● Instructions to follow:
Pull out every line of the records that contains the string "Hybrid". Case counts.
— start —
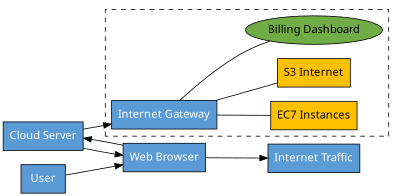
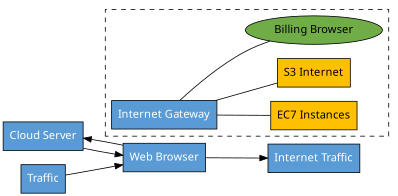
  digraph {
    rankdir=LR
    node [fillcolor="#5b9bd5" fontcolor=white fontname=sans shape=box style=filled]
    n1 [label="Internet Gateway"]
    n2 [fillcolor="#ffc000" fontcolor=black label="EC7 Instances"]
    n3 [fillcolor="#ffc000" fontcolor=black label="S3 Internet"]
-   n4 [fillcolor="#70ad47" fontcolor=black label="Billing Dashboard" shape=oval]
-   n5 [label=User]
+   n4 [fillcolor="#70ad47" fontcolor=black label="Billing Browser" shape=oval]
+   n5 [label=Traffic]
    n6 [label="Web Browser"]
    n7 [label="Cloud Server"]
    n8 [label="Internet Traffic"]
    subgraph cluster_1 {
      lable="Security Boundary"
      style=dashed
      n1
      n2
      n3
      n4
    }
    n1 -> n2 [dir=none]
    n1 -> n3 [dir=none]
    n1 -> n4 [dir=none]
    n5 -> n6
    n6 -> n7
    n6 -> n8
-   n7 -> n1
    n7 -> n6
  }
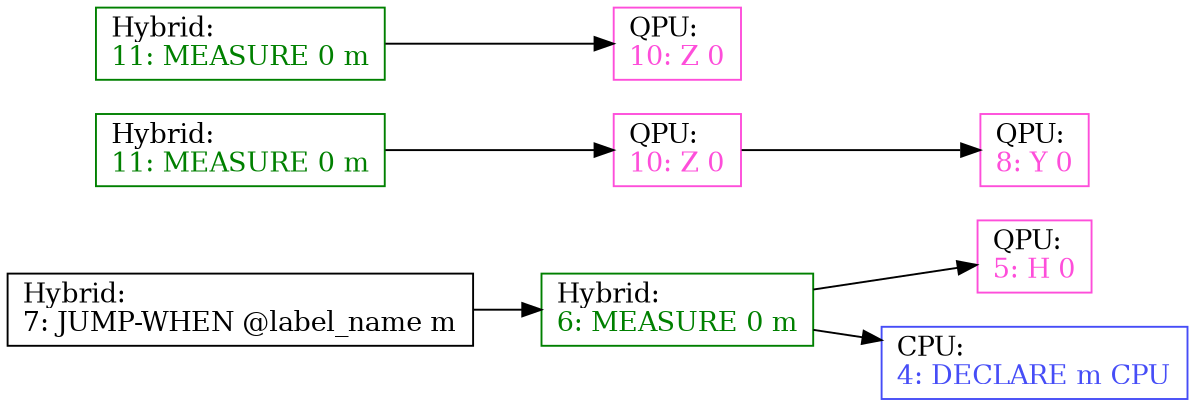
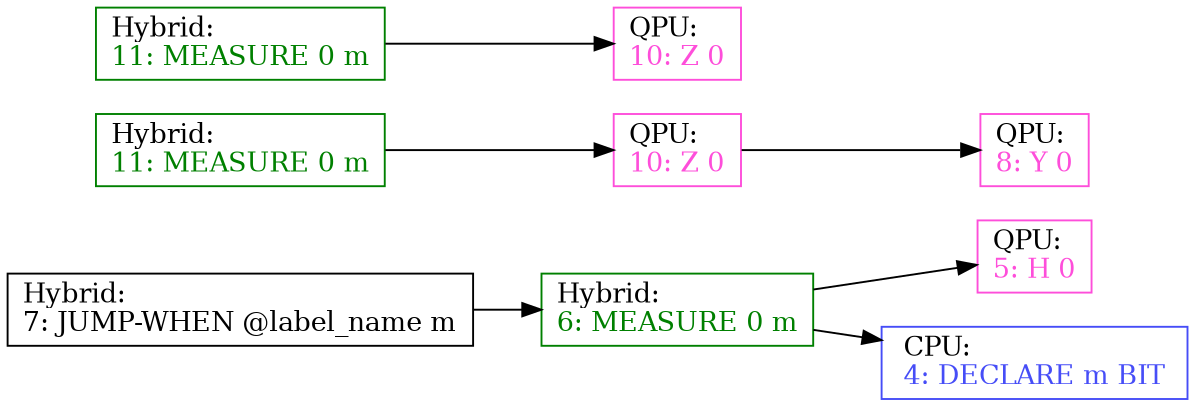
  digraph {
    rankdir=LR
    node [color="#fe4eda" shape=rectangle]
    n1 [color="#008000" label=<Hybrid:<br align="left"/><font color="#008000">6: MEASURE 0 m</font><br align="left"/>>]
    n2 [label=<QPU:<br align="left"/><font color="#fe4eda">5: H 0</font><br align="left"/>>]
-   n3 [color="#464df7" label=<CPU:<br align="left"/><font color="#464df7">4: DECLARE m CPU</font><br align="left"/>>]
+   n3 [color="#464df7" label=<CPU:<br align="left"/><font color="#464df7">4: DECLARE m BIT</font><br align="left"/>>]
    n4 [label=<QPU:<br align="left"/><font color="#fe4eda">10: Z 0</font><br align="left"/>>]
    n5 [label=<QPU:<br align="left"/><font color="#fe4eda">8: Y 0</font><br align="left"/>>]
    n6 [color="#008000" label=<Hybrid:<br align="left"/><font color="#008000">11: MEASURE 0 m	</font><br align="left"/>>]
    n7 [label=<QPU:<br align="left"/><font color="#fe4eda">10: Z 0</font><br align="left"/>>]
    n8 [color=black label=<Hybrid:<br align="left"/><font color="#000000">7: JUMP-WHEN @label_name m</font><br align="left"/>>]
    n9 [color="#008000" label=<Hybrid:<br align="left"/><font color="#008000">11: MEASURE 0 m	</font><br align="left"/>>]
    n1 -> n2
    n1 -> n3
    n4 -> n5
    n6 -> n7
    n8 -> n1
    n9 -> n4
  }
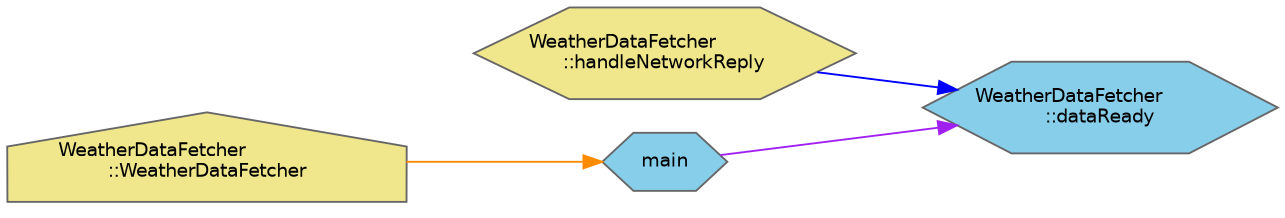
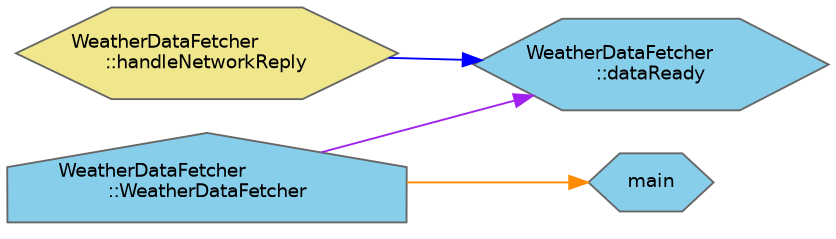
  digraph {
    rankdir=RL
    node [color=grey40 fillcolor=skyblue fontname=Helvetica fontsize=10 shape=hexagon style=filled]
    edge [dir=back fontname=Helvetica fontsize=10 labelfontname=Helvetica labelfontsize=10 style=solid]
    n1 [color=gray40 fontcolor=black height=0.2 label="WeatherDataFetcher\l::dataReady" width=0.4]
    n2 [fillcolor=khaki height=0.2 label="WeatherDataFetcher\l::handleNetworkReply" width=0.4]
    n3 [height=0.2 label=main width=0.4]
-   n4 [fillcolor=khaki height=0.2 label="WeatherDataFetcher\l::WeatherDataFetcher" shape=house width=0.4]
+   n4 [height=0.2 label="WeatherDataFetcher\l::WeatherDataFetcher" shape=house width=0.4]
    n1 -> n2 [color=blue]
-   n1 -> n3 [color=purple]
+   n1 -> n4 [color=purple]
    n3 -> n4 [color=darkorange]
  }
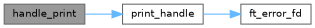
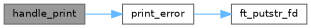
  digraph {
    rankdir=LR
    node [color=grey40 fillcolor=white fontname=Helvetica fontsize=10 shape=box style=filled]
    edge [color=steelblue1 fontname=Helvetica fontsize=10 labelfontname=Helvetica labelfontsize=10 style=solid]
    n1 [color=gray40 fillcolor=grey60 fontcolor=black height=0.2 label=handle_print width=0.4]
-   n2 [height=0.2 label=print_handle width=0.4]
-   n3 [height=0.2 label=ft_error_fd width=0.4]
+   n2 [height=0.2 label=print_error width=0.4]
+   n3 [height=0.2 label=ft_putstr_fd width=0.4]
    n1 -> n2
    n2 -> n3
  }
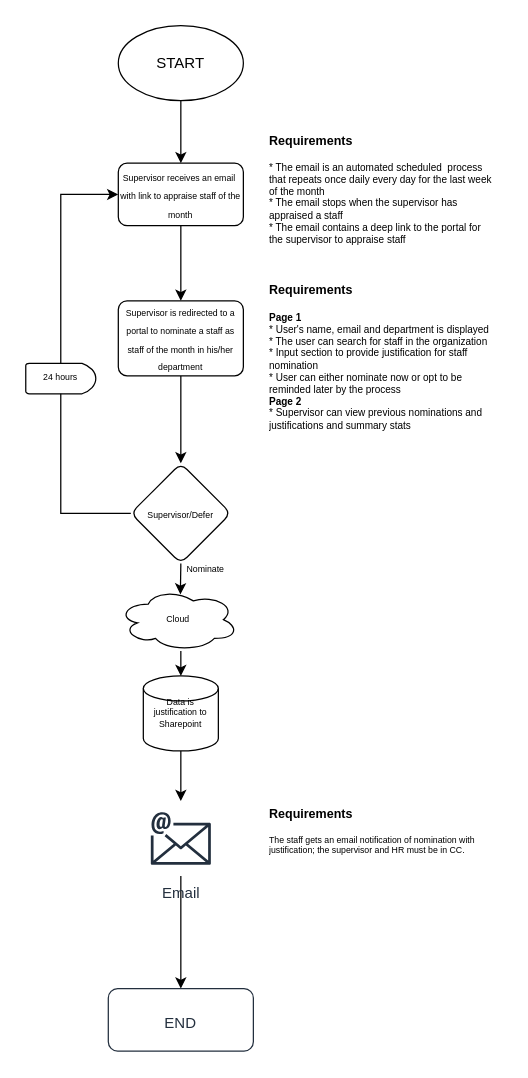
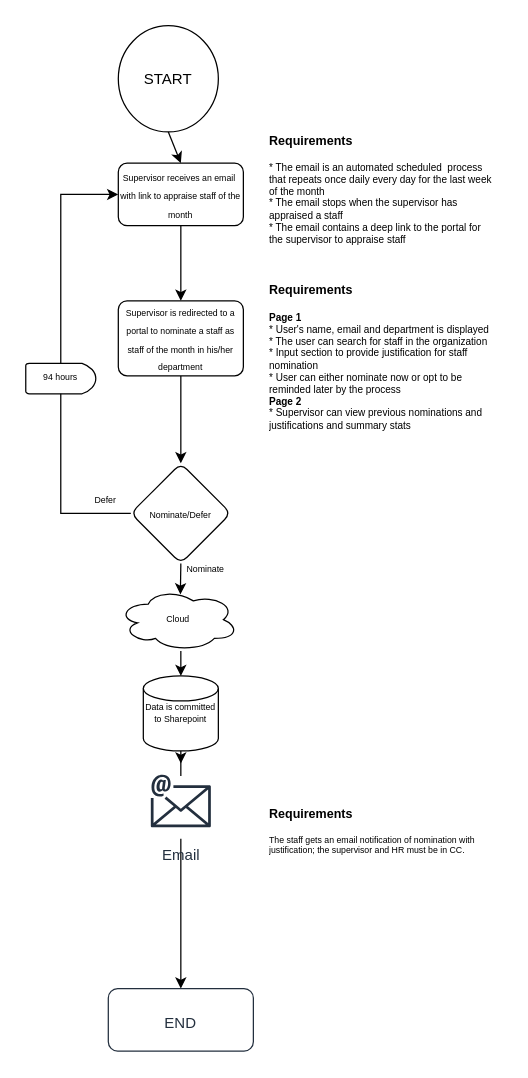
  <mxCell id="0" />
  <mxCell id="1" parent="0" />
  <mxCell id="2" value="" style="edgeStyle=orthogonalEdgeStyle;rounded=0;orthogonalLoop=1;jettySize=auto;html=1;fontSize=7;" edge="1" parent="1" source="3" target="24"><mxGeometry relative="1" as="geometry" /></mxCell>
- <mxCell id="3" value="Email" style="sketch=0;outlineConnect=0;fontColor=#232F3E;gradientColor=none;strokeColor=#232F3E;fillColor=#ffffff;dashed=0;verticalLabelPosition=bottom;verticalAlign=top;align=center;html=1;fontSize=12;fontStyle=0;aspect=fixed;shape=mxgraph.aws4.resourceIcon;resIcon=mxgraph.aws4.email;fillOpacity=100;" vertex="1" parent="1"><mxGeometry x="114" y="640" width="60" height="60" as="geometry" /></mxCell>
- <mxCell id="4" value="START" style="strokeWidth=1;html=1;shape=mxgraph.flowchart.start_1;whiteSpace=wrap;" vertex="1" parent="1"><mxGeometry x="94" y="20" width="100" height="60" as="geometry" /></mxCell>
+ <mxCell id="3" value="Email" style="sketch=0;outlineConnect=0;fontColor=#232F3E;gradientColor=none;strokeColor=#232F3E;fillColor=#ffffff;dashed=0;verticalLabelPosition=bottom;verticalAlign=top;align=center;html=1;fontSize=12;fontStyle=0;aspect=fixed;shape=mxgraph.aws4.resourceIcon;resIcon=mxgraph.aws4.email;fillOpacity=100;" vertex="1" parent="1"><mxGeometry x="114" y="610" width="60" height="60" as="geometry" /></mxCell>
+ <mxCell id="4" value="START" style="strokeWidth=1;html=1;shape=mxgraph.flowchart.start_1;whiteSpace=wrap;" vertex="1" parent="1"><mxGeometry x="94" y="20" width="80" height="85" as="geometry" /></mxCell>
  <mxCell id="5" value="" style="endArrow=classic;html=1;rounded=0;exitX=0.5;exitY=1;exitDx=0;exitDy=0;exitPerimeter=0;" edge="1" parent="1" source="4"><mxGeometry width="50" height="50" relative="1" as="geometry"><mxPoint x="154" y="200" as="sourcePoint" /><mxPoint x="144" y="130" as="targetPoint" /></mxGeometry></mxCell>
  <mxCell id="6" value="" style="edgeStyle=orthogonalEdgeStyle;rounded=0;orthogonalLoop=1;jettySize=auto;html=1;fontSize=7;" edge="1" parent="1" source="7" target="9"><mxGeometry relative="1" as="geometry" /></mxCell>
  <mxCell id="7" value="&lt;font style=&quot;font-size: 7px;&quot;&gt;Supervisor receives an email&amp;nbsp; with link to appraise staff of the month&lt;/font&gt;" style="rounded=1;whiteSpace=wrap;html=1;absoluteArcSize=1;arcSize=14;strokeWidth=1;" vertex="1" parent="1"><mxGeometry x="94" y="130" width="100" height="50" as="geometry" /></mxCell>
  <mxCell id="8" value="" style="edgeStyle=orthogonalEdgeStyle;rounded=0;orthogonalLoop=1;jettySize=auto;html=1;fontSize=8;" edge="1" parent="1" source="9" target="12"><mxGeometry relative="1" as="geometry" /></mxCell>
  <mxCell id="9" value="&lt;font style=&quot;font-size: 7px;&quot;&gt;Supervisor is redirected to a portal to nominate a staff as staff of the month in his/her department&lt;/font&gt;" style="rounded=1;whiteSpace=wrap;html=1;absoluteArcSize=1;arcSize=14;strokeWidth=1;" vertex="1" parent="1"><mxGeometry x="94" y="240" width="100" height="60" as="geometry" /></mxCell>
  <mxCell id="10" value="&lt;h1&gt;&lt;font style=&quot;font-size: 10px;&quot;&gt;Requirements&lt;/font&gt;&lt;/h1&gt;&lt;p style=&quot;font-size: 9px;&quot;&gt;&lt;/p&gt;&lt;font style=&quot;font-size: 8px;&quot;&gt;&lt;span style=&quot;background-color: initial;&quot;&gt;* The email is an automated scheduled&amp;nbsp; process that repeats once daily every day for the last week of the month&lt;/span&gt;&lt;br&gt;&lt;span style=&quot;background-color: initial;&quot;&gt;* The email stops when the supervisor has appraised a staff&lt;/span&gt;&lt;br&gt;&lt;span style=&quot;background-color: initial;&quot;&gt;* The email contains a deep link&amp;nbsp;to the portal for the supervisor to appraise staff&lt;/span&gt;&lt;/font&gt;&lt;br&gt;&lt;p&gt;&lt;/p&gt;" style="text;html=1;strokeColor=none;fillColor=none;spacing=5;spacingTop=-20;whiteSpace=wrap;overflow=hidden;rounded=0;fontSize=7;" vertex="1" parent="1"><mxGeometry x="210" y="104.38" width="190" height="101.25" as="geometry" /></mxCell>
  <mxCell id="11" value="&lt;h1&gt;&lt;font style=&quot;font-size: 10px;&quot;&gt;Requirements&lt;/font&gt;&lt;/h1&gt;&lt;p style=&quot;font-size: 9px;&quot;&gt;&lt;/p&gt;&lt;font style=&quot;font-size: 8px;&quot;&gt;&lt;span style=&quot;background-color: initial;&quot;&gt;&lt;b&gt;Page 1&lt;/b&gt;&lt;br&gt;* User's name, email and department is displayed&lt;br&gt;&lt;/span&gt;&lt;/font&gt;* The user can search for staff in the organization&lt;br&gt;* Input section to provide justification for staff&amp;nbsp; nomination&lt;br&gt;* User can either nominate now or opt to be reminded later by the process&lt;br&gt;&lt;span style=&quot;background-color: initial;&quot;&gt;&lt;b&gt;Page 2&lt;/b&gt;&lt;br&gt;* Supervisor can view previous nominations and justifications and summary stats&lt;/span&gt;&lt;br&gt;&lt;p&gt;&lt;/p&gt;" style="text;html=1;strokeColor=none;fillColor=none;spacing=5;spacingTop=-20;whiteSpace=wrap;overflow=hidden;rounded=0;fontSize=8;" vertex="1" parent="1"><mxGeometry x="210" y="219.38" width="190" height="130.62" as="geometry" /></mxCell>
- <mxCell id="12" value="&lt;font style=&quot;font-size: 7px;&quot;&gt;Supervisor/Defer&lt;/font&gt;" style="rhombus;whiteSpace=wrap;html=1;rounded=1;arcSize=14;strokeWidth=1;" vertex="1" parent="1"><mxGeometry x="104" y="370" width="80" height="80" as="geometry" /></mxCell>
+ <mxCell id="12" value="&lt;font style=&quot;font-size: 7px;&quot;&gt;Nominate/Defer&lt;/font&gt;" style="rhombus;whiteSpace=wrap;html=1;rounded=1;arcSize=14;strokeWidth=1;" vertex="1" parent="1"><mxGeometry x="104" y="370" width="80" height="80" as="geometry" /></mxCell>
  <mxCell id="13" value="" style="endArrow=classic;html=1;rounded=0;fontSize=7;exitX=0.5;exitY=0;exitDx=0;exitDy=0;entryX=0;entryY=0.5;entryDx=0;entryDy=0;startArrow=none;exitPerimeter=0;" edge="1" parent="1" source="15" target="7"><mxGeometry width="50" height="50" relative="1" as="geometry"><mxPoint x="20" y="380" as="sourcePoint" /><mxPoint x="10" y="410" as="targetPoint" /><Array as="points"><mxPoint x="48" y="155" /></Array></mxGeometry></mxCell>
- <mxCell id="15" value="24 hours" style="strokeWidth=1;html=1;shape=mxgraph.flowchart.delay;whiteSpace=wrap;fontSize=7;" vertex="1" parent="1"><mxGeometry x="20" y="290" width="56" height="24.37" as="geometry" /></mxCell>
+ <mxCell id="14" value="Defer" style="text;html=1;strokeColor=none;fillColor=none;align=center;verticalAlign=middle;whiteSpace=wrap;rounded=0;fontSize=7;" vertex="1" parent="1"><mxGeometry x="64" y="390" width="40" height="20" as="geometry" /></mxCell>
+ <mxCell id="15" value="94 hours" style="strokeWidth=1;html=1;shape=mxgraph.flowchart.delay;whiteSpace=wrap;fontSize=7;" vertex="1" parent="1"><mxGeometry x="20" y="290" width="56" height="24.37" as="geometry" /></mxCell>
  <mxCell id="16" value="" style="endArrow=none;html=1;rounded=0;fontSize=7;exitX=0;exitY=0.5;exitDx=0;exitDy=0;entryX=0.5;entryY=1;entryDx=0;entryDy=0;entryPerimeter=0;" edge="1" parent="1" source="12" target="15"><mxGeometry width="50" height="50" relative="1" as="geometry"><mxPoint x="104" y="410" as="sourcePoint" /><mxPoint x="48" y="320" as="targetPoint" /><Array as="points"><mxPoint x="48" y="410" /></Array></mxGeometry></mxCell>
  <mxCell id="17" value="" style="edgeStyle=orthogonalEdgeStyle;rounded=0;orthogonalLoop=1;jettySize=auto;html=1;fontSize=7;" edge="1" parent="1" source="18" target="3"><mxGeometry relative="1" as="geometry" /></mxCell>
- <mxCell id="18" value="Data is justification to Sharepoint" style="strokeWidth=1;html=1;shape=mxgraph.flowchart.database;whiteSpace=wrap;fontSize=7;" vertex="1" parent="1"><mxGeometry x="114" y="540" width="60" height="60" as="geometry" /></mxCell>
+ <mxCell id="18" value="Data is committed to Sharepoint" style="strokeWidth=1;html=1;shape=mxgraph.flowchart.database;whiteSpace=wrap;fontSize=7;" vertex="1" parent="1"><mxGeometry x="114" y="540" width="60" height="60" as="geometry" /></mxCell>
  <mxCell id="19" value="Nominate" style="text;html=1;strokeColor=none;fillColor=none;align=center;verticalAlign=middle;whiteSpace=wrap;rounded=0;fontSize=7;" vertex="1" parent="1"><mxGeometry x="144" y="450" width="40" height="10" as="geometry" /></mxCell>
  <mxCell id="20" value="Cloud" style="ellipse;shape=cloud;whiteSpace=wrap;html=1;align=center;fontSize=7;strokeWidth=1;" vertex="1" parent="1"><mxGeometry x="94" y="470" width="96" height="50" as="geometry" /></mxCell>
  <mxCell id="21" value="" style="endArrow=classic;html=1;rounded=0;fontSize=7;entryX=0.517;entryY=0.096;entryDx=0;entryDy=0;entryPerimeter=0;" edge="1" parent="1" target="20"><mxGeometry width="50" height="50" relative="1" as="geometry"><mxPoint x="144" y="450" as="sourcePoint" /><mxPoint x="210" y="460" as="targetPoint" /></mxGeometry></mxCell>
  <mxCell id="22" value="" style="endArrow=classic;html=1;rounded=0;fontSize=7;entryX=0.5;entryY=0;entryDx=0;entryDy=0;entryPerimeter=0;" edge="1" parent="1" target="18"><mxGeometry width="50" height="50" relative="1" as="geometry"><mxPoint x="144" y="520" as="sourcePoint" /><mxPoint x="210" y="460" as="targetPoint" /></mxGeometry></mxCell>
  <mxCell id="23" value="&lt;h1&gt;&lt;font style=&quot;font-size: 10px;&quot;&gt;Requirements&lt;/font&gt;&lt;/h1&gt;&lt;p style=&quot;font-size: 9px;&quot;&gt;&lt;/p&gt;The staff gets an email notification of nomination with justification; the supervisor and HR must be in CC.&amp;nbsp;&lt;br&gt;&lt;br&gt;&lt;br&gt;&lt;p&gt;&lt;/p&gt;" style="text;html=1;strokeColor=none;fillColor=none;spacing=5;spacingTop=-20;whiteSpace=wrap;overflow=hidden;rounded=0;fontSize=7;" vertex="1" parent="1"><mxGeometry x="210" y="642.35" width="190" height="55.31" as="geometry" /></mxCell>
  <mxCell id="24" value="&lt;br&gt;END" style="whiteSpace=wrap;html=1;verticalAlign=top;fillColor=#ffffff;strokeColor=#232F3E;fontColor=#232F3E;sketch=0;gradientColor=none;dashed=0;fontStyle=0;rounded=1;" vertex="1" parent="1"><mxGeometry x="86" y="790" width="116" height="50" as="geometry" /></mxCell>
— end —
● Task result:
    n1 [color="#008000" label=<Hybrid:<br align="left"/><font color="#008000">6: MEASURE 0 m</font><br align="left"/>>]
    n6 [color="#008000" label=<Hybrid:<br align="left"/><font color="#008000">11: MEASURE 0 m	</font><br align="left"/>>]
    n8 [color=black label=<Hybrid:<br align="left"/><font color="#000000">7: JUMP-WHEN @label_name m</font><br align="left"/>>]
    n9 [color="#008000" label=<Hybrid:<br align="left"/><font color="#008000">11: MEASURE 0 m	</font><br align="left"/>>]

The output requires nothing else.